======== 페이지 발췌문 ========

하지만 QC조차 storage artifact를 완전히 제거하지는 못한다.
14. Metabolomics에서 가장 위험한 착각
많은 연구자는 다음과 같이 생각한다.
"샘플만 냉동해 두면 안전하다."
실제로는 그렇지 않다.
냉동은 변화를 늦출 뿐이다.
완전히 멈추지는 못한다.
그리고 채취 직후부터 발생한 변화는 냉동으로 되돌릴 수 없다.
15. 실무적으로 권장되는 전략
Metabolomics 연구에서는 다음이 중요하다.
채취 후 즉시 처리
가능하면 수십 분 이내 분리.
Freeze-thaw 최소화
Aliquot 보관 권장.
-80°C 이하 저장
장기 보관 시 필수.
Light protection
광민감성 대사체 보호.

======== 기록 발췌 ========

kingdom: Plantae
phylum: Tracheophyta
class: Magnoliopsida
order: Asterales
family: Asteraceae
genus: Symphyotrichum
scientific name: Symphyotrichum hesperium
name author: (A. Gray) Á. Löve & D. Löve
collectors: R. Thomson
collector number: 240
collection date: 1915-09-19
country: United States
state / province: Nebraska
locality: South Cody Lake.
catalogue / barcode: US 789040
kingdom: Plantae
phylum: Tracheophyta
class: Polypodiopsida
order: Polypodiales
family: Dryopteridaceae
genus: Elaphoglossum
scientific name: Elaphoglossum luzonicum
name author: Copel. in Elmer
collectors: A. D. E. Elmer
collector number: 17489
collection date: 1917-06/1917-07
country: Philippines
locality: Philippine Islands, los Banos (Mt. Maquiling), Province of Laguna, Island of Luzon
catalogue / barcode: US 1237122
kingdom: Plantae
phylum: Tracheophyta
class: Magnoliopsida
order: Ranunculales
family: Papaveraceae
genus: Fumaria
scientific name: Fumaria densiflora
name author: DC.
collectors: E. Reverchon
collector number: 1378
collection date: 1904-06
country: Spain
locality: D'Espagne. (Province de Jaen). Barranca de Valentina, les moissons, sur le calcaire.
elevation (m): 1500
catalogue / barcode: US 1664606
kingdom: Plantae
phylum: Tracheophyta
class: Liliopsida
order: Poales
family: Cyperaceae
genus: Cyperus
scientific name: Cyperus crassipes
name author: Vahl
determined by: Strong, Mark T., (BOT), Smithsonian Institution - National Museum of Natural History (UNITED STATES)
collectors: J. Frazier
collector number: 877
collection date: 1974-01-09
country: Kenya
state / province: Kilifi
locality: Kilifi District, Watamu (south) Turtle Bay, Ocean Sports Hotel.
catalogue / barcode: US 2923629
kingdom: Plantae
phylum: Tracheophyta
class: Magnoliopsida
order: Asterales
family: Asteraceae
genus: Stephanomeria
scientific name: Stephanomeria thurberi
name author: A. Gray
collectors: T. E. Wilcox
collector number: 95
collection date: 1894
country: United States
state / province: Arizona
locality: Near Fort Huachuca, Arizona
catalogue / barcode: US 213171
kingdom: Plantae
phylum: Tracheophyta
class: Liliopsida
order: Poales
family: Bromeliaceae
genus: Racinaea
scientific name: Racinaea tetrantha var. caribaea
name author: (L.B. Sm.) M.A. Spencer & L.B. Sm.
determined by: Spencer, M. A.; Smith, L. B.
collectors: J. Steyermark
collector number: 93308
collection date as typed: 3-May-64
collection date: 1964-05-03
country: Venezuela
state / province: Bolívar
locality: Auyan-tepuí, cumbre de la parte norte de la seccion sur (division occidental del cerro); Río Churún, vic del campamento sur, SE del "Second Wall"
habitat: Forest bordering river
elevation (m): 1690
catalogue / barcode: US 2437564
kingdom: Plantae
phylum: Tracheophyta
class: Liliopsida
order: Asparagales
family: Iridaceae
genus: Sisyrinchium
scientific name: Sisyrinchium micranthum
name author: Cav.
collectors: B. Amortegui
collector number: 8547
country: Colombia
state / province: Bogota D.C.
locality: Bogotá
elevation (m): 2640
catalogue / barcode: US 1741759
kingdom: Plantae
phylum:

========

## 작업 지시
발췌문에서는 장기 보관할 때 샘플을 몇 도 이하에서 저장해야 한다고 하나요?

## 정답 풀이
-80°C 이하